La situazione non si risolse fino a novembre dello stesso anno, quando gli austriaci furono sonoramente sconfitti sotto le mura di Trieste dalle truppe mercenarie rinforzate dagli equipaggi della flotta veneziana. La città non poté far altro che arrendersi. La pace non fu tanto onerosa, poiché venne applicata la cosiddetta dedizione: questa altro non era che il riconoscimento di una città del dominio di una maggiore o vincitrice; in cambio quest’ultima non sovvertiva l’ordine di leggi e istituzioni della rivale sconfitta e nemmeno si poneva a guida della stessa. La gestione civica, in sostanza, rimaneva autonoma e libera seppur supervisionata, qualora vi fossero stati problemi, da Venezia.

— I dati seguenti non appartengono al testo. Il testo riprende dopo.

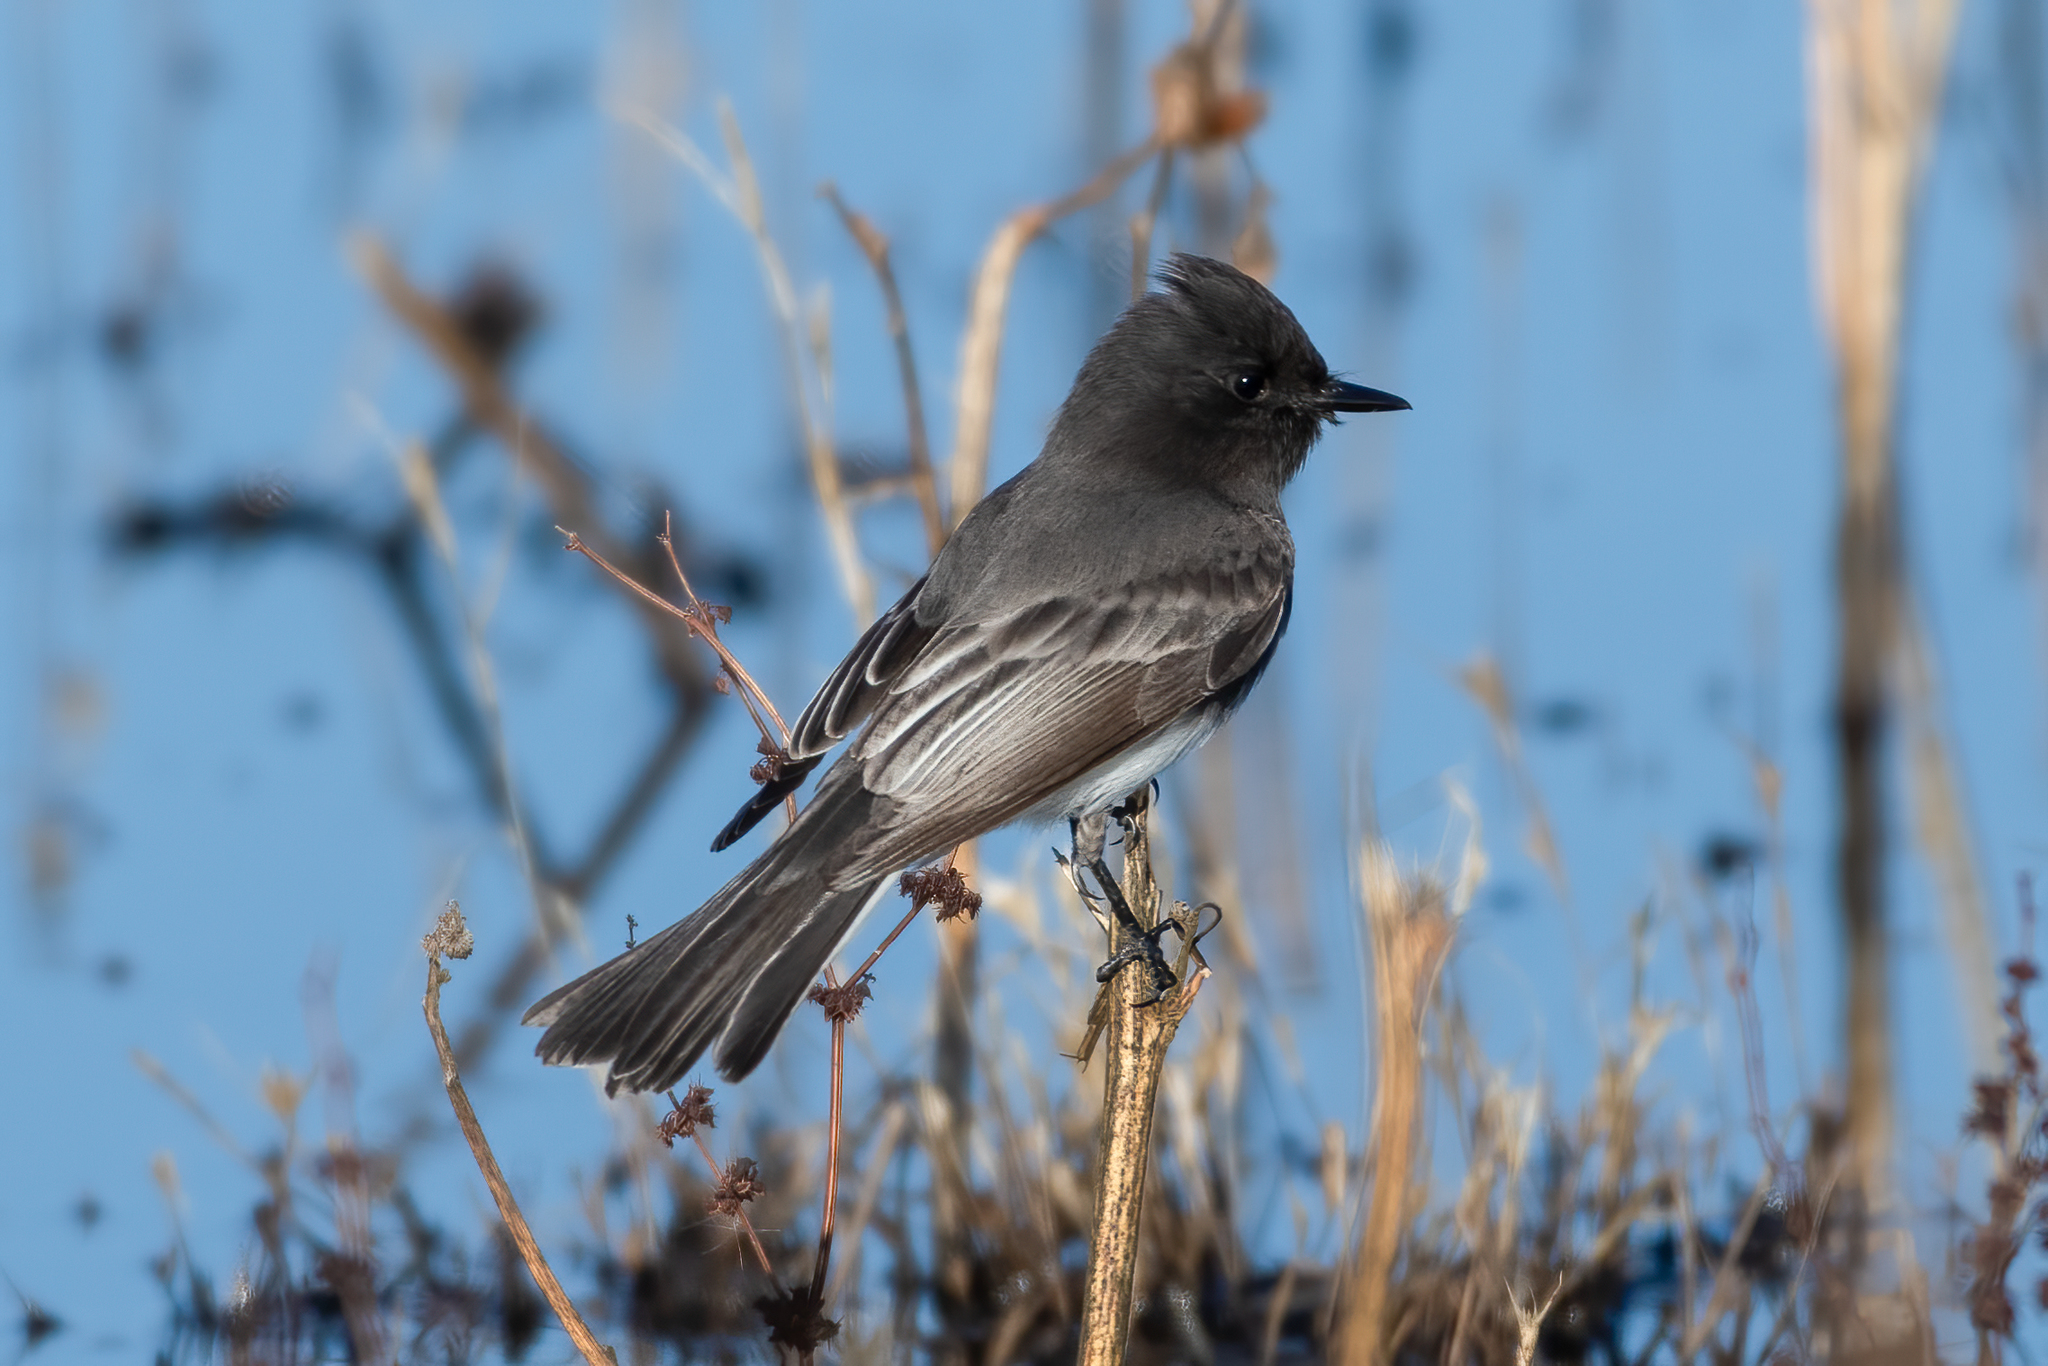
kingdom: Animalia
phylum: Chordata
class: Aves
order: Passeriformes
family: Tyrannidae
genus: Sayornis
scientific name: Sayornis nigricans
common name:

Se la situazione triesina sembrava risolta, ciò non si poteva ancora dire della guerra iniziata con l’Austria: il conflitto rimase formalmente aperto fino all’ottobre dell’anno successivo, quando a Lubiana venne siglata una pace che impediva al sovrano austriaco di reclamare qualunque diritto sulla città e sulle terre giuliane. La vicenda si chiudeva qui: Trieste era diventata veneziana e nulla avrebbe più modificato questo stato di cose. Si era all’epilogo? Forse no.

Nubi più dense e scure si sarebbero abbattute su Venezia di lì a poco: nel 1378 l’acerrima rivale Genova avrebbe mosso una terribile guerra alla Serenissima, al punto da arrivare a cingere d’assedio la Laguna. Il conflitto, noto alle cronache come Guerra di Chioggia, avrebbe rappresentato la resa dei conti finale tra le due repubbliche marinare. A vincere, incredibilmente, fu Venezia, retta dal doge Andrea Contarini, condottiero persino nella battaglia decisiva della flotta veneziana. La Serenissima, nonostante la sconfitta e l’umiliazione della rivale, perse ancora terre in Dalmazia e con esse influenza, mantenendo però il controllo commerciale dell’alto Adriatico.

Trieste approfittò subito di questa debolezza: nel 1382, un anno dopo la fine della guerra, ruppe i patti con Venezia e si mise sotto la diretta protezione dell’Austria. Da quel momento in poi, la città non si sarebbe più svincolata dal dominio austriaco e si sarebbe considerata come parte integrale di esso fino agli inizi della Grande Guerra.